I didn’t know what that was. I’m an educated guy, but this was a new one to me. Also, that job ad listed precious little more to clarify the job’s duties. To get an answer, I did what any true-hearted American would do: I typed it into Google. The first entry broke the word into its two roots. The first root was “phlebo” which means blood.

Blood? Blood what? Blood sucker? Ooh, I did once dress up as a vampire for Halloween, maybe that’s why this job board thought a guy with an English degree and years of writing experience would want to work with blood.

Okay, the second root was “tomos” which means cutting. So, going by that logic, they must be looking for a teenage kid who thinks he’s a vampire and is also a cutter. Okay…

As it turns out, my deductive reasoning was wrong. The first clue was that Google automatically corrected the word’s spelling. A “phlebotomist” is a trained laboratory technician skilled at drawing blood. This particular training I do not possess.

Now, when this company gets flooded with résumés from woefully unqualified applicants, they have no one to blame but themselves. The job ad was both poorly written and improperly posted.

| EXERCISE SET |
A. Set down the part of the phlebotomist job ad passage word for word, beginning at the words "I didn’t know" and stopping after the words "which means blood.".
B. Resume the passage about the confusing phlebotomist job ad, picking up right after its final sentence.

| LISTED ENTRIES |
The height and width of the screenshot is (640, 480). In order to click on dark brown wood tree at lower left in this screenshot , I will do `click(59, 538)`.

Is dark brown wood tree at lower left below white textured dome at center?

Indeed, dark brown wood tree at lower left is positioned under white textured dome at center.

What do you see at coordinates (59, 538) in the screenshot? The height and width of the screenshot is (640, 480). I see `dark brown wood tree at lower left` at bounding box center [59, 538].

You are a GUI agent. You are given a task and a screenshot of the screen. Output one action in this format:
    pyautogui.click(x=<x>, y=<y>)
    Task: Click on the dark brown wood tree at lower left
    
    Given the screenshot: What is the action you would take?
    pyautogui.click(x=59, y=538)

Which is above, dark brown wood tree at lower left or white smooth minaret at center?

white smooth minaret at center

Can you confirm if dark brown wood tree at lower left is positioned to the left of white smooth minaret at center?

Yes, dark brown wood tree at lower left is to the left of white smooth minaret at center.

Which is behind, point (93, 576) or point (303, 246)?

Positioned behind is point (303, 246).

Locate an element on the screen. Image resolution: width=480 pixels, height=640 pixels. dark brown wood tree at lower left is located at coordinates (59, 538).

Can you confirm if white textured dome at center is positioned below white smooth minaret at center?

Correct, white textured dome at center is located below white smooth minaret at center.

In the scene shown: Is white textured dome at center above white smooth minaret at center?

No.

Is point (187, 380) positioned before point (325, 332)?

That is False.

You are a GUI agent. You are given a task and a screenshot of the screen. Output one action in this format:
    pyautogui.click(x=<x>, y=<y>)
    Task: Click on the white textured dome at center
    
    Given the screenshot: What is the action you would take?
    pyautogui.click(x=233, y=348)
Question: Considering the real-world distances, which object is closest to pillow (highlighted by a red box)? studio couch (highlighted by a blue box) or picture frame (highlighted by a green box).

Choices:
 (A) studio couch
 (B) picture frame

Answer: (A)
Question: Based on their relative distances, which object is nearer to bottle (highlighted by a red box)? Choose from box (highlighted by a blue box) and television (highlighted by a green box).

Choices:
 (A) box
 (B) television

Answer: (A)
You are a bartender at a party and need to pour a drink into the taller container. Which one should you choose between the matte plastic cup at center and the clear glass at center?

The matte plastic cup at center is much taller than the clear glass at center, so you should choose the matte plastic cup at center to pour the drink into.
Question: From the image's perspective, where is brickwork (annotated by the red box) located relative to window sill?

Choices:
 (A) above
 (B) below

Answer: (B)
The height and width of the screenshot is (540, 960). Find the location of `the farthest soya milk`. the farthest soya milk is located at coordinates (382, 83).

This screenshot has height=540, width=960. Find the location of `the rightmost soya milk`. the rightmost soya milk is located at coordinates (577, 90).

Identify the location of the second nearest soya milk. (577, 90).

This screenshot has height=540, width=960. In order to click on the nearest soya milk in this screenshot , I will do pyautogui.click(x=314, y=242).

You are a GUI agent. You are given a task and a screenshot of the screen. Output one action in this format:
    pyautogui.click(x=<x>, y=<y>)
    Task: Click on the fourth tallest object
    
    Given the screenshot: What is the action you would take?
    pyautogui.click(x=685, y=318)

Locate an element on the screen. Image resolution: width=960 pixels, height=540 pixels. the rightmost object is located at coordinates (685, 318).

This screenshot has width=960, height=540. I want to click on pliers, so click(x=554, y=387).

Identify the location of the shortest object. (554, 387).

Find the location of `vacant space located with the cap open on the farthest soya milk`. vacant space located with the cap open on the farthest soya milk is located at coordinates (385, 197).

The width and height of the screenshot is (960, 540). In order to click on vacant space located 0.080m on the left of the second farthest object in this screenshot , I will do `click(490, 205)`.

| ANSWER SET |
A.
I didn’t know what that was. I’m an educated guy, but this was a new one to me. Also, that job ad listed precious little more to clarify the job’s duties. To get an answer, I did what any true-hearted American would do: I typed it into Google. The first entry broke the word into its two roots. The first root was “phlebo” which means blood.

B.
To begin with, misspelling phlebotomist doesn’t inspire confidence in the establishment’s medical prowess. I certainly wouldn’t trust a lab that doesn’t even know how to properly spell the position’s title to come after me with a needle.

Second, whoever listed the job opening on the job board must have clicked a few wrong categories for it to end up in my inbox. Maybe they thought communications and medical were synonyms. It’s a reasonable assumption to reach based on their spelling skills.

Finally, not writing a full and compelling job description compounded the confusion. Remember, you’re hoping to attract top notch candidates and therefore have to sell the job to them. At the very least, if it was written correctly, teenage vampire-wannabes would not be applying for the job right now.

This company could have saved themselves a lot of extra time and effort if it had just done a little proof-reading. At the time, it may have seemed like a drain on productivity, but trust me, the avalanche of résumés they’re probably receiving right now will be a productivity vacuum. Or should I say “vampire”? Nah, that’d be a bad pun.

Career “Creature Feature” Writer

4 Comments »

  1. Lei said

    I’m an english major as well, and received a job email for me to become an accountant. Really? me? I mean, I can read the numbers. I can analyze them. Can I add them? Nope!

    You’re completely right. The people do need to be much more careful when sending these out.

  2. Brant said

    So if I WAS interested in becoming a vampire…I should get this job, right?

  3. Misty said

    I hate when I receive poorly worded job ads. I’d apply for your job, if the email didn’t sound like a second grader did it.